[WORK TO BE COMPLETED]: Transcribe the following entries line for line, with no changes of any kind.

[SOURCE MATERIAL]:
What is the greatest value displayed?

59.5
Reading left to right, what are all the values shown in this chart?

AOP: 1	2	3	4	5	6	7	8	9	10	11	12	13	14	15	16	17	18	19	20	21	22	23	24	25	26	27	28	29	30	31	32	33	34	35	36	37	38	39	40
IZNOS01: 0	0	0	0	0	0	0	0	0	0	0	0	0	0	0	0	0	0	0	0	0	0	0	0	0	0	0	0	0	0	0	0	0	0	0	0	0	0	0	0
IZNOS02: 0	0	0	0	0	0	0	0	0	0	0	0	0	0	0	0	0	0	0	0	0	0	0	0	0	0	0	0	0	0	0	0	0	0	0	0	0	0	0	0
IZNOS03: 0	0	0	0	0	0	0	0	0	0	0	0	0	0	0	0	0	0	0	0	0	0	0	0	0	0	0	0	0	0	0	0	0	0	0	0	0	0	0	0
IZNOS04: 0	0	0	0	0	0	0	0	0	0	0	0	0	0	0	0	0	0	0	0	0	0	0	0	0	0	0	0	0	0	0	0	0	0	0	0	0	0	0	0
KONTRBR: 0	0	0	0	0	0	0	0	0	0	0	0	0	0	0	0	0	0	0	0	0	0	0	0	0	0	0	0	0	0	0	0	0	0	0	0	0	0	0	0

[WRITTEN REPLY]:
What is the greatest value displayed?

59.5
Reading left to right, what are all the values shown in this chart?

AOP: 1	2	3	4	5	6	7	8	9	10	11	12	13	14	15	16	17	18	19	20	21	22	23	24	25	26	27	28	29	30	31	32	33	34	35	36	37	38	39	40
IZNOS01: 0	0	0	0	0	0	0	0	0	0	0	0	0	0	0	0	0	0	0	0	0	0	0	0	0	0	0	0	0	0	0	0	0	0	0	0	0	0	0	0
IZNOS02: 0	0	0	0	0	0	0	0	0	0	0	0	0	0	0	0	0	0	0	0	0	0	0	0	0	0	0	0	0	0	0	0	0	0	0	0	0	0	0	0
IZNOS03: 0	0	0	0	0	0	0	0	0	0	0	0	0	0	0	0	0	0	0	0	0	0	0	0	0	0	0	0	0	0	0	0	0	0	0	0	0	0	0	0
IZNOS04: 0	0	0	0	0	0	0	0	0	0	0	0	0	0	0	0	0	0	0	0	0	0	0	0	0	0	0	0	0	0	0	0	0	0	0	0	0	0	0	0
KONTRBR: 0	0	0	0	0	0	0	0	0	0	0	0	0	0	0	0	0	0	0	0	0	0	0	0	0	0	0	0	0	0	0	0	0	0	0	0	0	0	0	0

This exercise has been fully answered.